## Directions
In the listing below, locate the line that contains "right shoulder: (395, 559)" and the line that contains "nose: (403, 386)". Restate word for word those two lines and every line between them, and nothing else.

## Dataset records

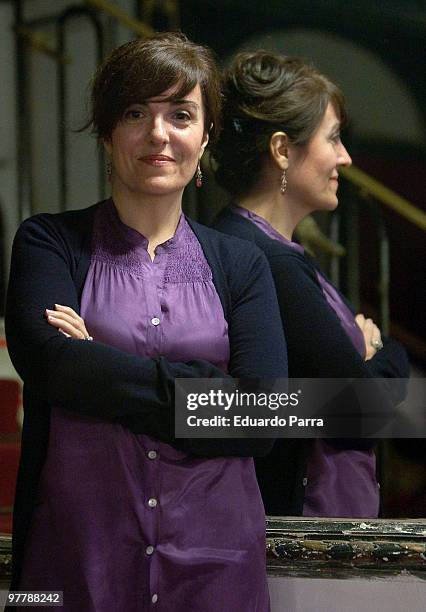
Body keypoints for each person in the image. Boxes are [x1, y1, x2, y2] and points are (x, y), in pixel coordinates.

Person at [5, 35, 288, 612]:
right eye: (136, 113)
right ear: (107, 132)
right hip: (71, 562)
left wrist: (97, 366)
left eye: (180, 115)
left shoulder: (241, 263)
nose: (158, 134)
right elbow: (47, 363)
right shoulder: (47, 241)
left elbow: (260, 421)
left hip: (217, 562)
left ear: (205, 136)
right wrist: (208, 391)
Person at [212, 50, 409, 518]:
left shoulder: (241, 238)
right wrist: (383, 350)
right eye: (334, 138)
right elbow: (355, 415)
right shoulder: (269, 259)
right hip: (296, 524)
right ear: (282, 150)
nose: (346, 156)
...
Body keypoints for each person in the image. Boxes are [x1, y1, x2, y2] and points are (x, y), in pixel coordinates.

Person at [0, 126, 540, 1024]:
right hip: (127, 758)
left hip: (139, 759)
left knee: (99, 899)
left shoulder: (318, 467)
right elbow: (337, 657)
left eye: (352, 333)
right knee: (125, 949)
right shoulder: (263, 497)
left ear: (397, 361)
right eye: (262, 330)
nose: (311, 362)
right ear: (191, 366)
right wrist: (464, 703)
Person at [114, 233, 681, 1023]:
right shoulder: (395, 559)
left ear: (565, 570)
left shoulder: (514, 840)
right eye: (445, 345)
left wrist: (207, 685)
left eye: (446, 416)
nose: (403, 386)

## Result below
right shoulder: (395, 559)
left ear: (565, 570)
left shoulder: (514, 840)
right eye: (445, 345)
left wrist: (207, 685)
left eye: (446, 416)
nose: (403, 386)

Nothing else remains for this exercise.